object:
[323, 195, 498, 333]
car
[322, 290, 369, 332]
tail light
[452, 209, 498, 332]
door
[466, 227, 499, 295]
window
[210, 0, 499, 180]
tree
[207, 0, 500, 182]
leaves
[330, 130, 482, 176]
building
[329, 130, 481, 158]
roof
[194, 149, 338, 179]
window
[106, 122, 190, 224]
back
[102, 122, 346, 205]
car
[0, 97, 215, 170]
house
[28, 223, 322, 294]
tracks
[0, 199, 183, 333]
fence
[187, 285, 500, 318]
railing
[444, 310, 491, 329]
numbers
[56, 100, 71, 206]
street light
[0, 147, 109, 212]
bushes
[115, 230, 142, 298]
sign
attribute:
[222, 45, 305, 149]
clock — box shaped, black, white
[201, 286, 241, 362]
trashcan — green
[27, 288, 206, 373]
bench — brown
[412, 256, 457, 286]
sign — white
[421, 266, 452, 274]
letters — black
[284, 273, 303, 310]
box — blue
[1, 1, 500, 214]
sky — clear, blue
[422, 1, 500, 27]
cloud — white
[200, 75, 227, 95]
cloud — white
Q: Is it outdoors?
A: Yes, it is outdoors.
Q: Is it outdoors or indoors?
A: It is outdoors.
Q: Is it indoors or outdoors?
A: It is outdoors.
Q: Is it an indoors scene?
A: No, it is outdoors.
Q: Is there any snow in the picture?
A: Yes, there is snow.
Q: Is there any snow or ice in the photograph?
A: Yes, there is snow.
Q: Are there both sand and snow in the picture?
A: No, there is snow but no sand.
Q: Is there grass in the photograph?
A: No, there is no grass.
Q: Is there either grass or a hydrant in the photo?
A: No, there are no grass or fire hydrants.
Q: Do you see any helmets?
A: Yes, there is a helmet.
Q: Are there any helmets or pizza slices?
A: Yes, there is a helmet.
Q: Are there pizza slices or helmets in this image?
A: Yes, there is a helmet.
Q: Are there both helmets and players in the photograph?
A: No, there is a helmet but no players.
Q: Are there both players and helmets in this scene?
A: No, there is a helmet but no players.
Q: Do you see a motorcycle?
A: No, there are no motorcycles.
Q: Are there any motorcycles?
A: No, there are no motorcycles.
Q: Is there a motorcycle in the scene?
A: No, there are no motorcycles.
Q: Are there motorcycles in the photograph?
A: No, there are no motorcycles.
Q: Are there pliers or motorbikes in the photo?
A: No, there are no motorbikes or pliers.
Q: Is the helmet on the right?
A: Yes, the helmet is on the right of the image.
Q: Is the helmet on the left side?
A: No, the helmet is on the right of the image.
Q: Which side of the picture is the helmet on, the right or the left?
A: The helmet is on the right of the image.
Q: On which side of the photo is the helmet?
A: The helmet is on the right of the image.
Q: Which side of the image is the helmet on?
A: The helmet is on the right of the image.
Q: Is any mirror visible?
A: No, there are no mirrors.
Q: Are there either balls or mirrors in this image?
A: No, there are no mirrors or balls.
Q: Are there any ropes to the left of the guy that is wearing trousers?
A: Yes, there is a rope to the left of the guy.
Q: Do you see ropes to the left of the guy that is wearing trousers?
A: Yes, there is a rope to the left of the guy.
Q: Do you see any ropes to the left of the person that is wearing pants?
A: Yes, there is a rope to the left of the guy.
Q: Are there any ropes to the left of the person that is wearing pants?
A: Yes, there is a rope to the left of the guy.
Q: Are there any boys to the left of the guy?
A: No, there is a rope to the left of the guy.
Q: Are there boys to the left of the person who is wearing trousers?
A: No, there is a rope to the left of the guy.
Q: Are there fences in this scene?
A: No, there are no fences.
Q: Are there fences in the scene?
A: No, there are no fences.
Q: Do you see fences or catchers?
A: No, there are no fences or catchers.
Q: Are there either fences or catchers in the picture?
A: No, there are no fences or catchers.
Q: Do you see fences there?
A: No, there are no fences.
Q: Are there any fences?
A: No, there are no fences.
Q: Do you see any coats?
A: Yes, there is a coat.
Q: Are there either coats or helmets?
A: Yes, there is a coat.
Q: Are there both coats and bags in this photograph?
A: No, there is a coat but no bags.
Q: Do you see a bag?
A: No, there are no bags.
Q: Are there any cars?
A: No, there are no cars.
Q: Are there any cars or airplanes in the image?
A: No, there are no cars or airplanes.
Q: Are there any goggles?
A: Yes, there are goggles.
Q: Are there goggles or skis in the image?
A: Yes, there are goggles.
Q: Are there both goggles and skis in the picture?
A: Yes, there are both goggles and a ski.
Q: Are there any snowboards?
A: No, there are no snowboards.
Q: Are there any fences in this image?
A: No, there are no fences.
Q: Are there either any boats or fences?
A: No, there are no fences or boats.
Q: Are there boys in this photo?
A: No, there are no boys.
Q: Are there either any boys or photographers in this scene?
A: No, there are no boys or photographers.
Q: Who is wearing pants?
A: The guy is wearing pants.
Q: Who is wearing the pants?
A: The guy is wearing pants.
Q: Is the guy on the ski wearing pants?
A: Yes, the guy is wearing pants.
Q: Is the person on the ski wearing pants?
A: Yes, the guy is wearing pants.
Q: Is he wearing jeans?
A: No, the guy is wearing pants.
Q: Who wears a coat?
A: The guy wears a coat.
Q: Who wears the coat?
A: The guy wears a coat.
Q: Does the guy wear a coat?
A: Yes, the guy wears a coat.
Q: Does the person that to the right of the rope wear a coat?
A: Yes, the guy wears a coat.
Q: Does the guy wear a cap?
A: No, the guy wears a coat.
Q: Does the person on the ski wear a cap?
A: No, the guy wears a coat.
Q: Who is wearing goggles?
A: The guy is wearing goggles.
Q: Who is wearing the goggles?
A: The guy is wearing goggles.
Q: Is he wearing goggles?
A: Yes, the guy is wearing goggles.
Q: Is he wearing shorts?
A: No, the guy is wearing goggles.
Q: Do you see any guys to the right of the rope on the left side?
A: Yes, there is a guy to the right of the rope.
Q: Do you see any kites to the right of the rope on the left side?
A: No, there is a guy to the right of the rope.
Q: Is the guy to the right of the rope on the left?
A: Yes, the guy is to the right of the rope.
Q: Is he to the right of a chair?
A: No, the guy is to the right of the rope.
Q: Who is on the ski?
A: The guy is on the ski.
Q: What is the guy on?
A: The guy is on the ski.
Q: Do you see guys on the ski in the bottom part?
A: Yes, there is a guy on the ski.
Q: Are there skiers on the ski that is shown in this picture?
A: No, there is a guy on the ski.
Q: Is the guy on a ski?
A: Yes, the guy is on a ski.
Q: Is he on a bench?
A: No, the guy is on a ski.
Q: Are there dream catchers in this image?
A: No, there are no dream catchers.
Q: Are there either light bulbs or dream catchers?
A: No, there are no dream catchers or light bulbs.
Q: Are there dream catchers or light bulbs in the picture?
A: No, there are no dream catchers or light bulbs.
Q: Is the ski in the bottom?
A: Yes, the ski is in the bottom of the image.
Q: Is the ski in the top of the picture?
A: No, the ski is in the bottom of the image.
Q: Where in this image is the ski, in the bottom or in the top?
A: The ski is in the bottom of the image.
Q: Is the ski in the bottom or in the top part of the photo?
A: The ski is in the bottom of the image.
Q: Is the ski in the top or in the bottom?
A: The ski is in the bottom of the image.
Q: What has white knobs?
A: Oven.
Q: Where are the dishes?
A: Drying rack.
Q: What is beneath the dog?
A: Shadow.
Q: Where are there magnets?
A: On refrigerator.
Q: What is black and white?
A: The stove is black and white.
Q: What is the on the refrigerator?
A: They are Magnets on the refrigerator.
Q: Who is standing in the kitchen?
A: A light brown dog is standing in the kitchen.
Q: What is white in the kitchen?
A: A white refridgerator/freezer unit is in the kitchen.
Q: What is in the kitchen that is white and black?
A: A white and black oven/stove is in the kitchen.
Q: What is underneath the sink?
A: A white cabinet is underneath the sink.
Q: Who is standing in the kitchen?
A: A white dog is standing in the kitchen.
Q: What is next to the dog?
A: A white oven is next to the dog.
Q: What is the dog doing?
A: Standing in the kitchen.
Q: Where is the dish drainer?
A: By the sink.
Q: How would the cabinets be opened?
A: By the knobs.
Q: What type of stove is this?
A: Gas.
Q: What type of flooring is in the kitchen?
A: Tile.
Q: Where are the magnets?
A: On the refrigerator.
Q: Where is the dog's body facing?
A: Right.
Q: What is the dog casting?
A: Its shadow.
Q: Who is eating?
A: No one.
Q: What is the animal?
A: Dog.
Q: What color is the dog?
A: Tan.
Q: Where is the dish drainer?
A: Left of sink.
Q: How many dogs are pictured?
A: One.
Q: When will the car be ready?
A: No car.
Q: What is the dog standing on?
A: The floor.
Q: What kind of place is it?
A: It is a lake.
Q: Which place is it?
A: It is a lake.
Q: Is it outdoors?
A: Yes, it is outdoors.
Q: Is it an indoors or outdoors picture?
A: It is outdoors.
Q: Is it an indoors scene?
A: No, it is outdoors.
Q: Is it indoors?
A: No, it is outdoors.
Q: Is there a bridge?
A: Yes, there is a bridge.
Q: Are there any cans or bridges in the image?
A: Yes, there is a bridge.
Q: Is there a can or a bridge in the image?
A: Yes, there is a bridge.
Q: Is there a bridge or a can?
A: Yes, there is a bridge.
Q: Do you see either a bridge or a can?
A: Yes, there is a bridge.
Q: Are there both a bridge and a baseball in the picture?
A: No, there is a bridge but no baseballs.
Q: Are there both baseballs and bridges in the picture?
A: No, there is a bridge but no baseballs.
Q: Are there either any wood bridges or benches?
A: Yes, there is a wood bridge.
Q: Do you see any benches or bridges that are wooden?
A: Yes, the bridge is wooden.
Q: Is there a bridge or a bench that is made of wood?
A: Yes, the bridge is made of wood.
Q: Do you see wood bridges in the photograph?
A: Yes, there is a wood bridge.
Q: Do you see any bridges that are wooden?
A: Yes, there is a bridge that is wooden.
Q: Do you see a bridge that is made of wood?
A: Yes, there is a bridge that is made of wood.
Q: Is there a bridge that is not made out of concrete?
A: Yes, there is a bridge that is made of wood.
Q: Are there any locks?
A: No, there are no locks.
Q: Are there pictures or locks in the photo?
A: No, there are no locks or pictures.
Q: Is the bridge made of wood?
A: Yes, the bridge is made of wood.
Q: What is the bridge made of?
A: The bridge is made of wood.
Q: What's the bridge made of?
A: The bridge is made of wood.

Your instructions:
In the records above, copy verbatim everything from the line containing "Q: Are there any fences?" down to the line containing "A: No, there are no boys or photographers.", including both of those lines.

Solution:
Q: Are there any fences?
A: No, there are no fences.
Q: Do you see any coats?
A: Yes, there is a coat.
Q: Are there either coats or helmets?
A: Yes, there is a coat.
Q: Are there both coats and bags in this photograph?
A: No, there is a coat but no bags.
Q: Do you see a bag?
A: No, there are no bags.
Q: Are there any cars?
A: No, there are no cars.
Q: Are there any cars or airplanes in the image?
A: No, there are no cars or airplanes.
Q: Are there any goggles?
A: Yes, there are goggles.
Q: Are there goggles or skis in the image?
A: Yes, there are goggles.
Q: Are there both goggles and skis in the picture?
A: Yes, there are both goggles and a ski.
Q: Are there any snowboards?
A: No, there are no snowboards.
Q: Are there any fences in this image?
A: No, there are no fences.
Q: Are there either any boats or fences?
A: No, there are no fences or boats.
Q: Are there boys in this photo?
A: No, there are no boys.
Q: Are there either any boys or photographers in this scene?
A: No, there are no boys or photographers.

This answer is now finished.